Rathin was the first Australian to run here,  “when I saw him run here something clicked.  I knew in the back of my mind that it was something that I wanted to do.”

He mentions that so far he has received all kinds of messages from friends and family.  “Just wishing me the best and offering their good will, it helps.  It really does.”

There is a moment when he passes Pranjal and he good-naturedly gives him a playful punch in the arm.  “It is good fun when Pranjal messes around.  There is a mixture out here.  Obviously people are very focused, but you have to have fun and joy amongst all the difficulties.”


Click to play interview


“I never see Satyakarma this early in the morning.”  Grahak jokes about his friend and helper being there at the race at just past 6am.  He has come there specially though to facilitate a phone call.  Satyakarma’s response, “come on  I am always meditating at this time of the morning.”  Laughter…..(with your eyes closed lying down.”

“I am doing okay he is very easy to handle.  Basically he does everything and just tells me what to do.  I just do very small things for him.  He is the complete package.  He is a professional. (much more laughter)

“I will have to make you work harder.”……..”No, No, I am worked off my feet.”

“Normally I come here at 9 in the morning.  He has normally done 25 laps by then.  He is in a groove by then.  I get him some special food and drink and just make sure he is going okay.  Breakfast comes around that time.  So I cut up his meals into smaller portions, so he can carry it around.  So then until lunch time I make special cold drinks, especially if it is hot weather.  Then I leave after his break at 2:30.  Get his feet ready and maybe a little massage.  Make sure he has had all his vitamins, minerals, and pills.  So normally I am having a break around 3.  So then I try and go for a run or something, then come back at 6.  Then it is dinner time again so I am organizing his meal.  Make sure there is plenty of fluids.”

“Then there is a small break at 7.  Then it is just preparing his feet, address any issues he has maybe ice him down.  Then make sure he is fine all the way to his finish sometime around quarter past 11.  Then we disappear on our bikes home, and that is the day for me.  Simple, but Grahak has run about 128 laps in that time.  I think I have it pretty easy compared to him.”

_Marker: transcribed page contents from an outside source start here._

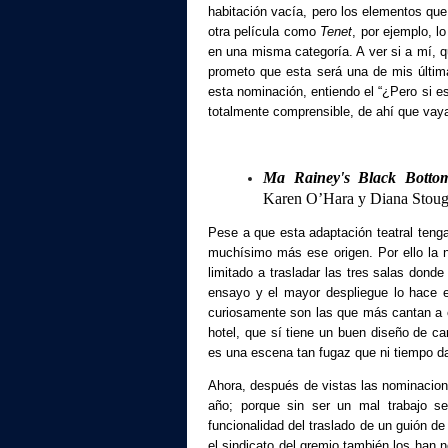
habitación vacía, pero los elementos que
otra película como
Tenet
, por ejemplo, l
en una misma categoría. A ver si a mí, q
prometo que esta será una de mis últim
esta nominación, entiendo el “¿Pero si e
totalmente comprensible, de ahí que vaya 
Ma Rainey's Black Botto
Karen O’Hara y Diana Stoug
Pese a que esta adaptación teatral ten
muchísimo más ese origen. Por ello la n
limitado a trasladar las tres salas donde
ensayo y el mayor despliegue lo hace en
curiosamente son las que más cantan a es
hotel, que sí tiene un buen diseño de c
es una escena tan fugaz que ni tiempo da 
Ahora, después de vistas las nominacione
año; porque sin ser un mal trabajo s
funcionalidad del traslado de un guión d
el sindicato del gremio también los han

“Grahak is amazing.  He is so determined and he is relentless in his pursuit of the goal, and that gives me a lot of joy actually.  Same with the other runners.  When you set out on a journey of 3100 miles.  If you think about it in your mind the distance is a long way.  But these guys are going to cover that distance and the joy you get when that goal is reached, even if you are someone just watching the race.  Helping a small amount is unbelievable.  It is like yes, doing the impossible is possible, and if you just set your mind to it.  Take a small step each day.  That does come true.”

“So the ability of us to believe we can reach seemingly big goals is really inspiring and gives everyone lots of inspiration and encouragement and joy.  These guys are true champion runners in every sense of the term.”

Click to play interview


Satyakarma recites the poem of the daypoem
Enthusiasm AwakenersClick to Playparvati 



The body feels
To live without sleep is impossible.

The vital feels
To live without ambition is impossible.

The mind feels
To live without information is impossible.

The heart feels
To live without love is impossible.

The soul feels
To live without God-Light is impossible.

Sri Chinmoy, Giving And Becoming, Agni Press, 1974.

3 Comments to “June 27: The Impossible Is Possible”

  1. chanakhya says:

    I am watching you from a distance and sending best wishes to you and all the runners.
    In Sarajevo

  2. Suman says:

    I wish all the best to all the runners.
    Love from Nepal

  3. Padyatra says:

    I am little behind in reading, but as always you are doing a superb job. Reading this blog brought an idea to me. You spend most of the day creating this blog and we can read it in few minutes, how unfair. And this also brings up an parallel. Runners are struggling 18 hours a day around a hard block and at the end of the day we check the daily results, just to see how many miles each of them made, sometimes without even realizing how much efford was needed to get there.